▸ Given request a
Edit the records below, starting at the beginning of the records and ending at the line that contains "Clock: 11:58", by replacing "sign-offs" with "closings" and leaving all else unchanged. Give only those lines.

========================================

7. Defendants herein having adopted any and all defenses, of whatever nature, which are or which could be interposed by the defendants in Alsco-Harvard, and having agreed to be bound by the terms of any final judgment entered in Alsco-Harvard, the entry of a final judgment on the Fifth Claim of plaintiff's First Amended Complaint in Alsco-Harvard shall in all respects adjudicate the rights and liabilities of defendants herein with respect to the aforesaid stock of Heath Tecna Corporation.

 Thus Falrock has abandoned any claims it might have against defendants insofar as those claims would arise from disposition of this Fifth Claim for a constructive trust. It therefore cannot be prejudiced by this litigation in any legally meaningful manner, and its absence also does not affect the enforceability of a constructive trust should one be placed upon its assets.

 In refusing to dismiss plaintiff's Fifth Claim for failure to join an indispensable party, the Court does not express, of course, any opinion about the ultimate disposition of that claim.

========================================

▸ Given request b
Transcribe the passage of the court excerpt above starting at "Thus Falrock has" and ending at "upon its assets.".

[Entries taken from a collection]
========================================

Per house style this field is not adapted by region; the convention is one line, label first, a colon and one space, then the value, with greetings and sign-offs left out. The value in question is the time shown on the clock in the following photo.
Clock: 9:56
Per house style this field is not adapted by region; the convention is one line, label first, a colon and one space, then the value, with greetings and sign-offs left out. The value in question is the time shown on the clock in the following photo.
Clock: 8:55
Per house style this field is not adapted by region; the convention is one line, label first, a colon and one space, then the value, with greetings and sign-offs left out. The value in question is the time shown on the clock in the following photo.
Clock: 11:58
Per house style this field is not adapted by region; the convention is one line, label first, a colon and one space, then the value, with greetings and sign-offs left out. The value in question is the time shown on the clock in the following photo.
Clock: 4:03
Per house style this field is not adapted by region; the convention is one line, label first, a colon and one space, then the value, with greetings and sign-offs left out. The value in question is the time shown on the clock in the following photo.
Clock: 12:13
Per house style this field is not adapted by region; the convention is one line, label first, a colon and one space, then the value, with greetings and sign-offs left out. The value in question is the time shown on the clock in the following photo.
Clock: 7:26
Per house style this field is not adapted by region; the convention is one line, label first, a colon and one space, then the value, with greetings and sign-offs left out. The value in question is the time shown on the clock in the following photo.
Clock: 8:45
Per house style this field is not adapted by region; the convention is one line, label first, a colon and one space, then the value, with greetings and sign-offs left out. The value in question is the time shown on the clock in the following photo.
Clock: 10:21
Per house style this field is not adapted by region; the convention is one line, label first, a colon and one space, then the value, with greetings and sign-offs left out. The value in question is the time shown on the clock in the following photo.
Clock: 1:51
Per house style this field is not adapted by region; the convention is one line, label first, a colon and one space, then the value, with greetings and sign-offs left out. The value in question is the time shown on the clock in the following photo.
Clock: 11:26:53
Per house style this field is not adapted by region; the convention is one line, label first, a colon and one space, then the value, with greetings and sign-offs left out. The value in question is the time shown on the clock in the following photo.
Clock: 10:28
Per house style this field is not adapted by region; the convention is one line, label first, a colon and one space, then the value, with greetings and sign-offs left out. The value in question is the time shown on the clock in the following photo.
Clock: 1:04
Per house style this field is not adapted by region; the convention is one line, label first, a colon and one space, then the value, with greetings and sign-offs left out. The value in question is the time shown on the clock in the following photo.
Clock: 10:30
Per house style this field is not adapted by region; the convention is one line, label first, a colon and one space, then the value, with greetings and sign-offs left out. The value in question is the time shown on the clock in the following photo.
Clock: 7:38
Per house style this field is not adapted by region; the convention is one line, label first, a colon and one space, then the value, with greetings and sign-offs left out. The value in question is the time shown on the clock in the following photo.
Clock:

========================================

▸ Reply a
Per house style this field is not adapted by region; the convention is one line, label first, a colon and one space, then the value, with greetings and closings left out. The value in question is the time shown on the clock in the following photo.
Clock: 9:56
Per house style this field is not adapted by region; the convention is one line, label first, a colon and one space, then the value, with greetings and closings left out. The value in question is the time shown on the clock in the following photo.
Clock: 8:55
Per house style this field is not adapted by region; the convention is one line, label first, a colon and one space, then the value, with greetings and closings left out. The value in question is the time shown on the clock in the following photo.
Clock: 11:58

▸ Reply b
Thus Falrock has abandoned any claims it might have against defendants insofar as those claims would arise from disposition of this Fifth Claim for a constructive trust. It therefore cannot be prejudiced by this litigation in any legally meaningful manner, and its absence also does not affect the enforceability of a constructive trust should one be placed upon its assets.